* [SELECTED EXCERPT]
========================

Question

find the maclaurin series for the function: (x(5x+1))/(1-x)^3

Answer 1

http://tutorial.math.lamar.edu/Classes/CalcII/TaylorSeries_files/eq0025M.gif

I know it looks complex, but you just need to find f(0), and then find a few derivatives of f

Answer 2

it is odd that this function seems to have been cooked up to give all nice integer coefficients
i am wondering if there is some sort of gimmick to get the answer
perhaps partial fractions, but i am not sure if that is quicker

Answer 3

yea i have no idea how to do it im lost

Answer 4

@agent0smith do u know how to start it?

Answer 5

Take it one step at a time. First find f(0) (ie plug in 0 for x)

Then find the first derivative, and f'(0) by plugging in x=0

Answer 6

ok so f(0) is 0

Answer 7

then i take the first deriv of the function and plug in 0 again?

Answer 8

Yes

Answer 9

i was given the series for 1/(1-3)^3 does that help?

Answer 10

could i take that and find the maclaurin series for the top and then just multiply it by the 1/1-x)3 answer? or no

Answer 11

Hmm, i don't think you can do that, since the top of this function is x(5x+1)... not just some constant.

========================

Extracted data entries:

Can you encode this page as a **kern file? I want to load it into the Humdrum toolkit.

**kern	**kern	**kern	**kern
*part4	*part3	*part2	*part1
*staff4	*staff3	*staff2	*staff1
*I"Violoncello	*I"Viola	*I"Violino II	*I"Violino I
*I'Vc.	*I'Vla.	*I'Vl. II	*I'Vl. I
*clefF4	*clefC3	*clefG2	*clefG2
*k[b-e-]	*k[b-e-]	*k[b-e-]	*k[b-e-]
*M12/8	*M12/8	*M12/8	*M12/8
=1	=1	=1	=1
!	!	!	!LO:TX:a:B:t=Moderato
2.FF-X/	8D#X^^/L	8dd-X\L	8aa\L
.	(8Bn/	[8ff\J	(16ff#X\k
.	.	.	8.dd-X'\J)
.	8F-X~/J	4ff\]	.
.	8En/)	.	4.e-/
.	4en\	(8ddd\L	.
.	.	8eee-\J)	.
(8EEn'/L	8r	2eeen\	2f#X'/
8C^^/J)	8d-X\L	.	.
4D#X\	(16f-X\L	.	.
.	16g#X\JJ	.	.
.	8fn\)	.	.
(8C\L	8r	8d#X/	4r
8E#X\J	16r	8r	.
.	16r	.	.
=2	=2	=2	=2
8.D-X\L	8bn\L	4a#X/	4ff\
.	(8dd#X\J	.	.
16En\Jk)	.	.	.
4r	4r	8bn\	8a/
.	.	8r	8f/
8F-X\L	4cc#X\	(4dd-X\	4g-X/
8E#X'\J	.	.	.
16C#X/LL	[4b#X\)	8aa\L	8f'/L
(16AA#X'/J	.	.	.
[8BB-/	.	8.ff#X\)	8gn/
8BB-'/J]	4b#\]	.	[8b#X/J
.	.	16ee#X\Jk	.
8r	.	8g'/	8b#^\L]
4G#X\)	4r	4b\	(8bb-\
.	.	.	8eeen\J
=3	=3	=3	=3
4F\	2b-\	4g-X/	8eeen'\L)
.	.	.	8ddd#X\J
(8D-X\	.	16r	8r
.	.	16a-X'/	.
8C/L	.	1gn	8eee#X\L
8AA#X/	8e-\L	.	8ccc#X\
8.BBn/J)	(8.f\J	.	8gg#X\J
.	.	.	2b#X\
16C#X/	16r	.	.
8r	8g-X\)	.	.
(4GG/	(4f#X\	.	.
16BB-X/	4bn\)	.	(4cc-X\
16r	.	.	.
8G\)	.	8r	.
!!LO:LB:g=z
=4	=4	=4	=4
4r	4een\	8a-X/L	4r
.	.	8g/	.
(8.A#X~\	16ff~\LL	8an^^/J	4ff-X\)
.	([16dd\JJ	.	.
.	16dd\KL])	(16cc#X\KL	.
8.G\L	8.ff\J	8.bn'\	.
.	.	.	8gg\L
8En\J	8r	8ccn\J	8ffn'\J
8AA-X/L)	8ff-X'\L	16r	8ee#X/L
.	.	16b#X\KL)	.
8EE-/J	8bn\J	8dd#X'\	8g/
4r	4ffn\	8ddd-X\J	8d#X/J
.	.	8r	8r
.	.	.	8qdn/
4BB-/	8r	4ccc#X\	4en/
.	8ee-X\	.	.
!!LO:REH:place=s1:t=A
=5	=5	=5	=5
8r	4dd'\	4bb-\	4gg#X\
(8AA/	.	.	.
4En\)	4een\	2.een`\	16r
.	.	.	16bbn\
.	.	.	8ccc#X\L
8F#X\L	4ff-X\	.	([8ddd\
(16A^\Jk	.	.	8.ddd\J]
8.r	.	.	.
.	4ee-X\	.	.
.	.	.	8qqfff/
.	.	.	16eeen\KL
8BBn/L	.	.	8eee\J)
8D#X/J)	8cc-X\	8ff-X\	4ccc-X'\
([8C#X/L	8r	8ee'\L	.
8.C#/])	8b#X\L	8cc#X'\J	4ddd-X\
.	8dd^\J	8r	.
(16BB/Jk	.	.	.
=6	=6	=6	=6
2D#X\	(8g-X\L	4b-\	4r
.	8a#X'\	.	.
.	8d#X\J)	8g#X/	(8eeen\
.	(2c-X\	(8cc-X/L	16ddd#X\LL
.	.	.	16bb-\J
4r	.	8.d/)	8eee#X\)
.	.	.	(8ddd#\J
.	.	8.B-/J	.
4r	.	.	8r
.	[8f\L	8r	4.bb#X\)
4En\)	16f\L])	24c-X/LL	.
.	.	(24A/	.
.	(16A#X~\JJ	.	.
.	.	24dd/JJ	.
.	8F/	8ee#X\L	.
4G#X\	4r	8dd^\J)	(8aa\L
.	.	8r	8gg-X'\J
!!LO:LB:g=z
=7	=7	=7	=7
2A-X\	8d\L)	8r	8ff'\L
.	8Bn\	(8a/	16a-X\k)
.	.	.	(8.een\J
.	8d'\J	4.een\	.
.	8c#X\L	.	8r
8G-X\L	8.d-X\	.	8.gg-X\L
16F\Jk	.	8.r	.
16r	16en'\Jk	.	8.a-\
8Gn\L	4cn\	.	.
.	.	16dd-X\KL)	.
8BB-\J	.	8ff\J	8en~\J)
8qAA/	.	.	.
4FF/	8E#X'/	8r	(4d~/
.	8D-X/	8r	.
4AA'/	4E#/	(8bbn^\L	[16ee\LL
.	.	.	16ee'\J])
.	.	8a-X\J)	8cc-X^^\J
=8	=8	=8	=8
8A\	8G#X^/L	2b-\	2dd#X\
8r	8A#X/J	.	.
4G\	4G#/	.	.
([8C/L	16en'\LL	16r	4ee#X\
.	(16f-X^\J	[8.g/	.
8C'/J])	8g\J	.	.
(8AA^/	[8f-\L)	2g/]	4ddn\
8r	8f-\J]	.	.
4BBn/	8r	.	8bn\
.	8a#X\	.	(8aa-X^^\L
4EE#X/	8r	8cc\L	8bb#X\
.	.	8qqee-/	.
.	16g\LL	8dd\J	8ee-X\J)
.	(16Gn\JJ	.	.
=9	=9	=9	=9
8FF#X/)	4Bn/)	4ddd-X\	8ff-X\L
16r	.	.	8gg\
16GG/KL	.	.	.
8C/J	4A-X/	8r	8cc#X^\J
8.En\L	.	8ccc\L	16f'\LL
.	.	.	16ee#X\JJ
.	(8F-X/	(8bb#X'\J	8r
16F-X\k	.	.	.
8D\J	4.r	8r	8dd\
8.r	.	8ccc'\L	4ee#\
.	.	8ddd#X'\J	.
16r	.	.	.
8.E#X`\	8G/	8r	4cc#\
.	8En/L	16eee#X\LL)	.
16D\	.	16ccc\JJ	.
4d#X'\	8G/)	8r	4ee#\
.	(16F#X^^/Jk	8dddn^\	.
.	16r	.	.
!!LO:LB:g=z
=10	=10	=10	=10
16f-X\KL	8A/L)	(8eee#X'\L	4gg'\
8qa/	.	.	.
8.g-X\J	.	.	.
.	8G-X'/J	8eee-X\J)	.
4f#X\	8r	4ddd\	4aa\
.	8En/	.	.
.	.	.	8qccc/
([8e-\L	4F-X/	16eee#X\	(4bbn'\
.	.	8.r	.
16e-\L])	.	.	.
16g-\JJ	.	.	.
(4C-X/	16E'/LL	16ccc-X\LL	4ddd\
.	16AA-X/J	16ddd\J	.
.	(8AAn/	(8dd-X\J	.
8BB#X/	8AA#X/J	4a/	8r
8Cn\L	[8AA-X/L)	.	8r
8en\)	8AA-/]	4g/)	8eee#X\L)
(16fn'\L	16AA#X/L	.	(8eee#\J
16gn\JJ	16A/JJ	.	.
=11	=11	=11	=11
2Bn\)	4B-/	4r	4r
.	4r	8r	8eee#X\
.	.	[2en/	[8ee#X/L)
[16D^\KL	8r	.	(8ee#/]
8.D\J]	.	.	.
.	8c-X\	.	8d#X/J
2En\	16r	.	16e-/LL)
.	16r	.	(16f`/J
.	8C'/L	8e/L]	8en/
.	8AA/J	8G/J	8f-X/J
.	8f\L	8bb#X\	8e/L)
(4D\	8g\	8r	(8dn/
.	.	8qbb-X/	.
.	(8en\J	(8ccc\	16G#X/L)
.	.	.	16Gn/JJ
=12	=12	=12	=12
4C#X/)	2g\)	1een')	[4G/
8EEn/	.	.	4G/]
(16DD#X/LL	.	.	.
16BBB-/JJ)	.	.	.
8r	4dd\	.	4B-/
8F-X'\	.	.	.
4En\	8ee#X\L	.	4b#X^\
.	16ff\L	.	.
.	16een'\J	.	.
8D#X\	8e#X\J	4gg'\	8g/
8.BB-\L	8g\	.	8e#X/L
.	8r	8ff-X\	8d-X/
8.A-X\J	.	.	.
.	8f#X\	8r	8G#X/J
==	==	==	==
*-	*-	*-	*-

========================

* [TASKS AND EXERCISES]
- 1) Answer these questions about the Maclaurin series thread:
(a) For what function is the Maclaurin series to be found?
(b) What value does one reply give for f(0)?
(c) Which method does the reply noting that the function "seems to have been cooked up to give all nice integer coefficients" suggest as a possible gimmick?
- 2) Resume the forum thread on the Maclaurin series, picking up after its last reply.

* [RESULTS]
- 1)
(a) (x(5x+1))/(1-x)^3
(b) 0
(c) Partial fractions

- 2)
Answer 12

ok cause i was given that 1/(1-x)^3 = 1/2 summattion n(n-1)x^n-2 with n=2

Answer 13

but idk how to use that to help me

Answer 14

I'm not sure you can... your function is more complex than just 1/(1-x)^3

Answer 15

hmm im lost...

Answer 16

partial fractions gives it to you if you want to use that

Answer 17

too bad she is gone
if you decompose in to partial fractions you get three that are easy to find the expansion of, although it is still kind of a pain, but perhaps easier than taking successive derivatives

Answer 18

That's what i considered... but it seems it's going to give us more than just the simple series... you'll have the other fractions too.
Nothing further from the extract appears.